--- GIVEN DATA Enclosed Below ---

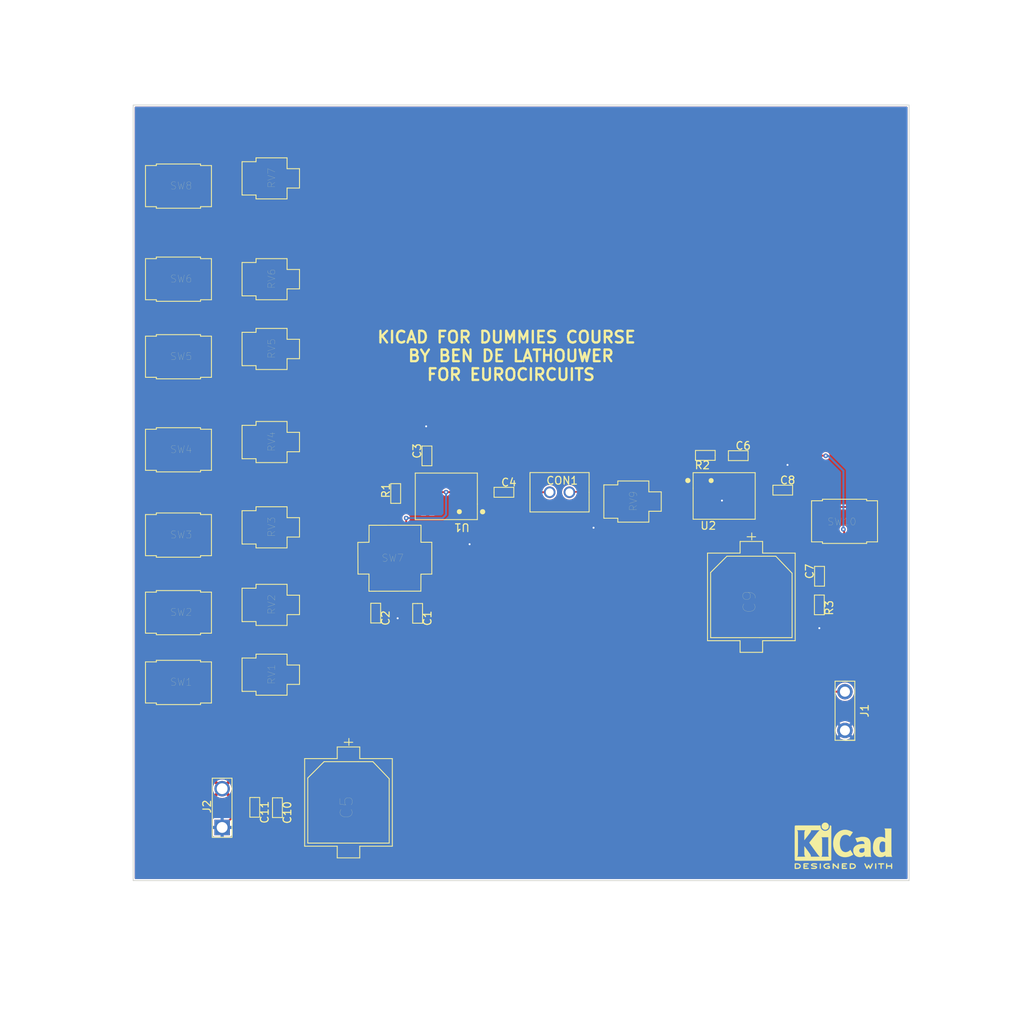
<source format=kicad_pcb>
(kicad_pcb (version 20210228) (generator pcbnew)

  (general
    (thickness 1.6)
  )

  (paper "A4")
  (layers
    (0 "F.Cu" signal)
    (31 "B.Cu" signal)
    (32 "B.Adhes" user "B.Adhesive")
    (33 "F.Adhes" user "F.Adhesive")
    (34 "B.Paste" user)
    (35 "F.Paste" user)
    (36 "B.SilkS" user "B.Silkscreen")
    (37 "F.SilkS" user "F.Silkscreen")
    (38 "B.Mask" user)
    (39 "F.Mask" user)
    (40 "Dwgs.User" user "User.Drawings")
    (41 "Cmts.User" user "User.Comments")
    (42 "Eco1.User" user "User.Eco1")
    (43 "Eco2.User" user "User.Eco2")
    (44 "Edge.Cuts" user)
    (45 "Margin" user)
    (46 "B.CrtYd" user "B.Courtyard")
    (47 "F.CrtYd" user "F.Courtyard")
    (48 "B.Fab" user)
    (49 "F.Fab" user)
    (50 "User.1" user)
    (51 "User.2" user)
    (52 "User.3" user)
    (53 "User.4" user)
    (54 "User.5" user)
    (55 "User.6" user)
    (56 "User.7" user)
    (57 "User.8" user)
    (58 "User.9" user)
  )

  (setup
    (stackup
      (layer "F.SilkS" (type "Top Silk Screen"))
      (layer "F.Paste" (type "Top Solder Paste"))
      (layer "F.Mask" (type "Top Solder Mask") (color "Green") (thickness 0.01))
      (layer "F.Cu" (type "copper") (thickness 0.035))
      (layer "dielectric 1" (type "core") (thickness 1.51) (material "FR4") (epsilon_r 4.5) (loss_tangent 0.02))
      (layer "B.Cu" (type "copper") (thickness 0.035))
      (layer "B.Mask" (type "Bottom Solder Mask") (color "Green") (thickness 0.01))
      (layer "B.Paste" (type "Bottom Solder Paste"))
      (layer "B.SilkS" (type "Bottom Silk Screen"))
      (copper_finish "None")
      (dielectric_constraints no)
    )
    (pad_to_mask_clearance 0)
    (pcbplotparams
      (layerselection 0x00010fc_ffffffff)
      (disableapertmacros false)
      (usegerberextensions false)
      (usegerberattributes true)
      (usegerberadvancedattributes true)
      (creategerberjobfile true)
      (svguseinch false)
      (svgprecision 6)
      (excludeedgelayer true)
      (plotframeref false)
      (viasonmask false)
      (mode 1)
      (useauxorigin false)
      (hpglpennumber 1)
      (hpglpenspeed 20)
      (hpglpendiameter 15.000000)
      (dxfpolygonmode true)
      (dxfimperialunits true)
      (dxfusepcbnewfont true)
      (psnegative false)
      (psa4output false)
      (plotreference true)
      (plotvalue true)
      (plotinvisibletext false)
      (sketchpadsonfab false)
      (subtractmaskfromsilk false)
      (outputformat 1)
      (mirror false)
      (drillshape 0)
      (scaleselection 1)
      (outputdirectory "../../orgel output/")
    )
  )


  (net 0 "")
  (net 1 "Net-(C1-Pad1)")
  (net 2 "GND")
  (net 3 "Net-(C2-Pad1)")
  (net 4 "Net-(C3-Pad1)")
  (net 5 "Net-(C4-Pad1)")
  (net 6 "/synth/osc_out")
  (net 7 "VCC")
  (net 8 "Net-(C6-Pad1)")
  (net 9 "Net-(C6-Pad2)")
  (net 10 "Net-(C7-Pad1)")
  (net 11 "Net-(C7-Pad2)")
  (net 12 "Net-(C8-Pad1)")
  (net 13 "Net-(C9-Pad2)")
  (net 14 "/audio amp/SYNTH_IN")
  (net 15 "Net-(R1-Pad1)")
  (net 16 "Net-(R1-Pad2)")
  (net 17 "Net-(R2-Pad2)")
  (net 18 "Net-(RV1-Pad1)")
  (net 19 "Net-(RV2-Pad1)")
  (net 20 "Net-(RV3-Pad1)")
  (net 21 "Net-(RV4-Pad1)")
  (net 22 "Net-(RV5-Pad1)")
  (net 23 "Net-(RV6-Pad1)")
  (net 24 "Net-(RV7-Pad1)")
  (net 25 "Net-(RV9-Pad2)")
  (net 26 "unconnected-(SW7-Pad1)")
  (net 27 "unconnected-(SW7-Pad2)")
  (net 28 "unconnected-(SW7-Pad3)")
  (net 29 "unconnected-(U2-Pad8)")

  (footprint "vanalles:BOURNS_3214X-1-104E" (layer "F.Cu") (at 92 109 -90))

  (footprint "vanalles:CK_JS202011SCQN" (layer "F.Cu") (at 107.9 93.975 180))

  (footprint "vanalles:CAPAE1030X1050D1200L350X90N" (layer "F.Cu") (at 153.85 98.975 -90))

  (footprint "vanalles:SOFNG_TS-1187-1526" (layer "F.Cu") (at 80 101 180))

  (footprint "vanalles:0603RL" (layer "F.Cu") (at 147.9 80.725 180))

  (footprint "vanalles:SOFNG_TS-1187-1526" (layer "F.Cu") (at 80 110 180))

  (footprint "vanalles:BOURNS_3214X-1-104E" (layer "F.Cu") (at 92 58 -90))

  (footprint "vanalles:0603" (layer "F.Cu") (at 157.885 85.195))

  (footprint "vanalles:BOURNS_3214X-1-104E" (layer "F.Cu") (at 92 90 -90))

  (footprint "vanalles:SOFNG_TS-1187-1526" (layer "F.Cu") (at 80 68 180))

  (footprint "vanalles:0603RL" (layer "F.Cu") (at 162.6 100.005 -90))

  (footprint "logo's:KiCad-Logo2_5mm_SilkScreen" (layer "F.Cu") (at 165.7 131.05))

  (footprint "vanalles:SOFNG_TS-1187-1526" (layer "F.Cu") (at 80 46 180))

  (footprint "halfgeleiders:ne55smd" (layer "F.Cu") (at 117.522705 88 180))

  (footprint "vanalles:0603" (layer "F.Cu") (at 162.62 96.31 90))

  (footprint "vanalles:BOURNS_3214X-1-104E" (layer "F.Cu") (at 92 79 -90))

  (footprint "connectors_user:2 pin header" (layer "F.Cu") (at 127.85 85.475))

  (footprint "vanalles:SOFNG_TS-1187-1526" (layer "F.Cu") (at 80 58 180))

  (footprint "vanalles:0603" (layer "F.Cu") (at 89.84 126.105 -90))

  (footprint "vanalles:0603" (layer "F.Cu") (at 152.15 80.75))

  (footprint "halfgeleiders:lm386" (layer "F.Cu") (at 150.175 85.9))

  (footprint "vanalles:SOFNG_TS-1187-1526" (layer "F.Cu") (at 80 80 180))

  (footprint "vanalles:0603" (layer "F.Cu") (at 121.95 85.475))

  (footprint "vanalles:BOURNS_3214X-1-104E" (layer "F.Cu") (at 138.625 86.675 -90))

  (footprint "connectors_user:2pin_screw" (layer "F.Cu") (at 85.635 126.145 90))

  (footprint "vanalles:BOURNS_3214X-1-104E" (layer "F.Cu") (at 92 100 -90))

  (footprint "connectors_user:2pin_screw_vast" (layer "F.Cu") (at 165.9 113.65 -90))

  (footprint "vanalles:0603" (layer "F.Cu") (at 112.02 80.785 90))

  (footprint "vanalles:SOFNG_TS-1187-1526" (layer "F.Cu") (at 165.85 89.225))

  (footprint "vanalles:0603" (layer "F.Cu") (at 105.43 101.06 -90))

  (footprint "vanalles:CAPAE1030X1050D1200L350X90N" (layer "F.Cu")
    (tedit 608FD412) (tstamp e9bb83c4-9ee1-40ec-8b2a-ea98a7b13dae)
    (at 101.925 125.475 -90)
    (descr "Capacitor, Aluminum Electrolytic; 10.30 mm L X 10.30 mm W X 10.50 mm H body<p><i>PCB Libraries Packages</i>")
    (property "Sheetfile" "audio amp.kicad_sch")
    (property "Sheetname" "audio amp")
    (path "/c3e73646-7942-4a2f-b813-ddbc831a1e23/df3354ec-8dfc-4f6c-bb0f-cd7abbb4507f")
    (fp_text reference "C5" (at 0.645 0.26 90) (layer "F.SilkS")
      (effects (font (size 1.574803 1.574803) (thickness 0.015)))
      (tstamp fcb632b9-1ab3-4a37-b9cc-e634011d34ca)
    )
    (fp_text value "470uF" (at 0.345 0.06 90) (layer "F.Fab")
      (effects (font (size 1.574803 1.574803) (thickness 0.015)))
      (tstamp a340c584-7dc6-4577-ab4e-3e57eb3af2fd)
    )
    (fp_text user "Name" (at 2.4 -0.6 90) (layer "Dwgs.User")
      (effects (font (size 0.944882 0.944882) (thickness 0.015)))
      (tstamp bc41eb9d-ddaa-42a2-b400-af725b348efa)
    )
    (fp_line (start 5.645 -1.44) (end 7.145 -1.44) (layer "F.SilkS") (width 0.12) (tstamp 0b9bb0ab-568d-4fb3-a3f0-dc316957fa93))
    (fp_line (start -3.055 -5.24) (end 5.245 -5.24) (layer "F.SilkS") (width 0.12) (tstamp 1cbf35bd-2c59-4d41-b996-2015953dc4b5))
    (fp_line (start -7.155 1.46) (end -7.155 -1.44) (layer "F.SilkS") (width 0.12) (tstamp 1f65f710-cca2-43f3-874b-4805c3fd51d3))
    (fp_line (start -5.255 -1.24) (end -5.255 -3.14) (layer "F.SilkS") (width 0.12) (tstamp 21d4d4ac-65cf-475c-9952-bb3091a60312))
    (fp_line (start 7.145 1.46) (end 5.645 1.46) (layer "F.SilkS") (width 0.12) (tstamp 287b0e05-10fd-47a3-a73b-c29130af03d2))
    (fp_line (start 5.645 5.66) (end -5.655 5.66) (layer "F.SilkS") (width 0.12) (tstamp 3c6f977c-f4d0-4a06-a77c-c2702b73bc38))
    (fp_line (start 5.245 -1.04) (end 5.245 5.26) (layer "F.SilkS") (width 0.12) (tstamp 659500f9-55ba-4cde-9852-0ad2b235d7cc))
    (fp_line (start -5.655 -5.64) (end 5.645 -5.64) (layer "F.SilkS") (width 0.12) (tstamp 67f7d2fa-281b-4301-8b92-d2ad2f388eaa))
    (fp_line (start 7.145 -1.44) (end 7.145 1.46) (layer "F.SilkS") (width 0.12) (tstamp 76f5e258-4d76-4cc3-b07a-7daa44f12b99))
    (fp_line (start 5.645 1.46) (end 5.645 5.66) (layer "F.SilkS") (width 0.12) (tstamp 7ec4abb9-bcf0-410d-8dde-775fe9ecf22e))
    (fp_line (start -5.655 1.46) (end -7.155 1.46) (layer "F.SilkS") (width 0.12) (tstamp 9589e7cb-70df-444f-bdb5-a337bb1cbaea))
    (fp_line (start -5.255 -3.14) (end -3.055 -5.24) (layer "F.SilkS") (width 0.12) (tstamp 9acd8a77-5b1a-4744-85b2-9e009c1b0e63))
    (fp_line (start -7.755 -0.54) (end -7.755 0.46) (layer "F.SilkS") (width 0.12) (tstamp a32e9ae8-7d02-4f77-88ef-22f2c597eb22))
    (fp_line (start -5.655 5.66) (end -5.655 1.46) (layer "F.SilkS") (width 0.12) (tstamp b27dfdef-c840-4f78-af8a-6207afa9bf18))
    (fp_line (start -5.655 -1.44) (end -5.655 -5.64) (layer "F.SilkS") (width 0.12) (tstamp b8394259-ffc4-4609-93d0-c17e8eda229a))
    (fp_line (start -8.255 -0.04) (end -7.355 -0.04) (layer "F.SilkS") (width 0.12) (tstamp b9f7b0ac-5c0b-4975-8bb6-95049ba961e3))
    (fp_line (start -5.255 3.16) (end -5.255 -1.24) (layer "F.SilkS") (width 0.12) (tstamp c34dba52-5f36-49ad-a905-322ab7bc5a59))
    (fp_line (start 5.645 -5.64) (end 5.645 -1.44) (layer "F.SilkS") (width 0.12) (tstamp d2d3233e-f509-49bc-a51c-069dfba2af87))
    (fp_line (start -7.755 0.46) (end -7.755 0.56) (layer "F.SilkS") (width 0.12) (tstamp d8cc14b8-8b35-4536-8b75-09ded9cc284f))
    (fp_line (start 5.245 -5.24) (end 5.245 -1.04) (layer "F.SilkS") (width 0.12) (tstamp db197ba5-49b5-43fc-8e6b-fa4e5b4d4881))
    (fp_line (start -3.155 5.26) (end -5.255 3.16) (layer "F.SilkS") (width 0.12) (tstamp e21ab2af-2e39-4831-aaf4-86b684481bf5))
    (fp_line (start 5.245 5.26) (end -3.155 5.26) (layer "F.SilkS") (width 0.12) (tstamp e321c3d9-c753-4030-aa12-c984368e7431))
    (fp_line (start -7.155 -1.44) (end -5.655 -1.44) (layer "F.SilkS") (width 0.12) (tstamp f9cc50da-94d2-42b5-ada6-234cbb26c740))
    (fp_line (start -5.65 -5.65) (end -5.65 -1.46) (layer "F.CrtYd") (width 0.05) (tstamp 14367f80-d875-4ccf-ad5e-58d8d69e704a))
    (fp_line (start -5.65 5.65) (end 5.65 5.65) (layer "F.CrtYd") (width 0.05) (tstamp 16f641f7-3a49-4c43-94bb-fa68b99a3333))
    (fp_line (start -5.65 -1.46) (end -7.155 -1.46) (layer "F.CrtYd") (width 0.05) (tstamp 27c3fd42-e2bf-4d2e-af0a-bf58deabf173))
    (fp_line (start 5.65 -5.65) (end -5.65 -5.65) (layer "F.CrtYd") (width 0.05) (tstamp 28d627e7-8435-4825-85ba-313a8c7928c6))
    (fp_line (start 5.65 5.65) (end 5.65 1.46) (layer "F.CrtYd") (width 0.05) (tstamp 3841aeb9-db3c-4e4f-99aa-8f6d4009dd1f))
    (fp_line (start 0.35 0) (end -0.35 0) (layer "F.CrtYd") (width 0.05) (tstamp 4f3a9fa1-cff9-440c-901a-d57c7aaf50b4))
    (fp_line (start -5.65 1.46) (end -5.65 
... [313689 chars truncated]
</source>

--- End of Enclosed GIVEN DATA ---

WORK ORDER:
Scan the material above for lines holding "Adhesive" and copy each of them.

ANSWER TO THE EXERCISE:
    (32 "B.Adhes" user "B.Adhesive")
    (33 "F.Adhes" user "F.Adhesive")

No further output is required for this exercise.